Riordan, Reardon, O'Riordan are forms of the same name frequently met with in the United States and in Ireland, from whence the Troy family originally came. There are many distinguished men in the church and political life of the United States bearing the name of Riordan. Bishop Riordan, of Halifax, Nova Scotia, was a cousin of the Troy family, as are also Emigration Commissioner Riordan, of New York City, Father Carroll, of Troy, and Father Carroll, of Clinton, New York. The Troy branch was founded in the United States by John Riordan, son of Jeremiah O'Reardon, of county Limerick, Ireland, where he lived and died. He was married and had issue;

  1. James, died in 1881 in Troy; came to the United States and learned the trade of stone cutter; married, but his issue is all deceased.
  2. Mary, married William Gleason, a very wealthy man of Watervliet; both deceased.
  3. Joanna.
  4. Catherine.
  5. Margaret.
  6. John, see forward.
  7. Anna.
  8. Michael, died aged fifty-three; he was a priest of the Roman Catholic church, was both pastor and instructor in the college.

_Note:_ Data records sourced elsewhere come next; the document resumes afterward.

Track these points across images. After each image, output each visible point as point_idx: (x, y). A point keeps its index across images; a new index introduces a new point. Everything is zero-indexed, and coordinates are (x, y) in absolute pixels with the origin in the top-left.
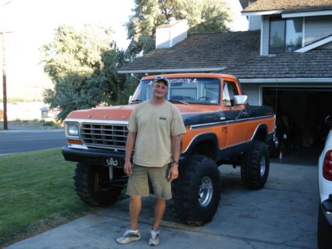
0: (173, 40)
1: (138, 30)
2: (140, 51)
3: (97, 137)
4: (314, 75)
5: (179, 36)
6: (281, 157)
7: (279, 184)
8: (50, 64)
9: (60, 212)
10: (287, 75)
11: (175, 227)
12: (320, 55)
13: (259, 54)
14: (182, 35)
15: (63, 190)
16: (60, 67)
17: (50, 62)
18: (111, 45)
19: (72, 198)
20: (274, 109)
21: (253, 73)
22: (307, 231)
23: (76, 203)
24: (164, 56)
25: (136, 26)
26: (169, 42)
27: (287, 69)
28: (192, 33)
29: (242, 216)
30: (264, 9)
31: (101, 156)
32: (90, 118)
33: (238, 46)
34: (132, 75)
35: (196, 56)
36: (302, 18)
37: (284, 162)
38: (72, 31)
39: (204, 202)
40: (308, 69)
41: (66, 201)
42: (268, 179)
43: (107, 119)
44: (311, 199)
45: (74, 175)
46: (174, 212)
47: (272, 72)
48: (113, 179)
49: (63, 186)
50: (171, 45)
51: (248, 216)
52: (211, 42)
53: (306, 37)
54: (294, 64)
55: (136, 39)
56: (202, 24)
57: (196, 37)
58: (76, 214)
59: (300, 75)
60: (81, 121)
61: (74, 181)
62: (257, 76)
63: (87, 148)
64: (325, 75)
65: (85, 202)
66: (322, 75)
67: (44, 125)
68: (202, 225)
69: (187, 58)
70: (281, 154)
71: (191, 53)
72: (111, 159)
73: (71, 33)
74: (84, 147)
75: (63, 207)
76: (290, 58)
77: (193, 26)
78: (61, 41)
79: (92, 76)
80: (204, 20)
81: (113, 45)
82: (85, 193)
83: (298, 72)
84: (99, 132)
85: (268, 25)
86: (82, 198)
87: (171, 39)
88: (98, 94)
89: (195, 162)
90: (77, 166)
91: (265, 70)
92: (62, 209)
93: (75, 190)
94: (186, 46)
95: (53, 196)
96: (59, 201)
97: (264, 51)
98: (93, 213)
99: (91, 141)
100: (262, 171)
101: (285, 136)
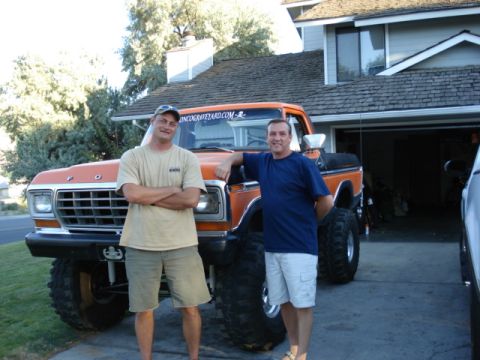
0: (194, 69)
1: (139, 58)
2: (143, 89)
3: (84, 212)
4: (412, 106)
5: (201, 64)
6: (367, 233)
7: (375, 272)
8: (7, 114)
9: (28, 344)
10: (371, 107)
11: (225, 355)
12: (415, 77)
13: (323, 83)
14: (206, 61)
15: (33, 307)
16: (23, 116)
17: (7, 110)
18: (100, 82)
19: (47, 319)
20: (359, 158)
21: (320, 107)
22: (443, 344)
23: (55, 328)
24: (181, 94)
25: (136, 53)
26: (187, 72)
27: (371, 100)
28: (220, 59)
29: (331, 328)
30: (327, 15)
31: (93, 244)
32: (71, 180)
33: (290, 74)
34: (134, 122)
35: (229, 90)
36: (383, 26)
37: (373, 239)
38: (40, 63)
39: (271, 311)
40: (402, 98)
41: (37, 325)
42: (359, 267)
43: (100, 180)
44: (430, 293)
45: (50, 281)
46: (223, 331)
47: (348, 105)
48: (114, 283)
49: (33, 300)
50: (190, 78)
51: (341, 328)
52: (249, 70)
53: (391, 53)
54: (379, 91)
55: (138, 72)
56: (235, 45)
57: (227, 64)
58: (57, 345)
59: (391, 107)
60: (55, 187)
61: (49, 290)
62: (326, 111)
63: (68, 233)
64: (429, 105)
65: (70, 324)
66: (424, 105)
67: (3, 210)
68: (271, 349)
69: (216, 95)
70: (367, 229)
71: (222, 87)
72: (111, 248)
73: (37, 66)
74: (64, 231)
75: (33, 335)
76: (371, 84)
77: (221, 48)
78: (23, 77)
79: (75, 128)
80: (237, 40)
81: (103, 83)
82: (70, 309)
83: (387, 102)
84: (88, 203)
85: (334, 39)
86: (65, 317)
87: (191, 67)
88: (82, 155)
89: (254, 244)
90: (53, 264)
91: (337, 102)
92: (32, 339)
93: (53, 305)
94: (214, 77)
95: (16, 318)
96: (26, 325)
97: (329, 78)
98: (85, 341)
99: (74, 221)
100: (350, 253)
101: (371, 202)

(I) John, son of Jeremiah Riordan, was born in county Limerick, Ireland, 1812, died in Troy, 1868. He came to the United States in 1831, landed in New York City, but came directly to Hoosic, where he found a warm friend in ———— Tibbetts, with whom he remained about three years. He came to Troy, and on the advice of Mr. Tibbetts, who loaned him a part of the purchase price, he bought a lot of land on Fourth avenue, now the center of the city. Here he erected a store, and stocking it with groceries, began business, being one of the pioneer grocerymen of Troy. He prospered and gained a fortune. His store and home was headquarters for all newly arrived emigrants from the old country, and he made it a home indeed for many of them. He secured positions and work for them, often advancing money or otherwise standing their friend. He was a father to them all and his memory is warmly cherished by many who obtained their start in life from the warm-hearted, sympathetic John Riordan. He was a devout, liberal member of the Catholic church and trustee of St. Mary's of Troy. His wife was Bridget Casey, born in county Limerick, Ireland, died in Troy, New York, 1900. Children of John and Bridget Riordan are:

  1. Amelia A., a graduate of Troy high school and was for many years a teacher: she is the last survivor of the family; on the lot in Troy where her father's store stood for so many years she has had erected in his memory a fine apartment block; she resides in Troy.
  2. John Henry, died in Troy, 1889: he was a member of the legal, profession and practiced in Troy.
  3. Gerald Griffin (deceased); he was also a lawyer.
  4. Belinda (deceased), was an accomplished artist, graduating with the highest honors from the Emma Willard Art School.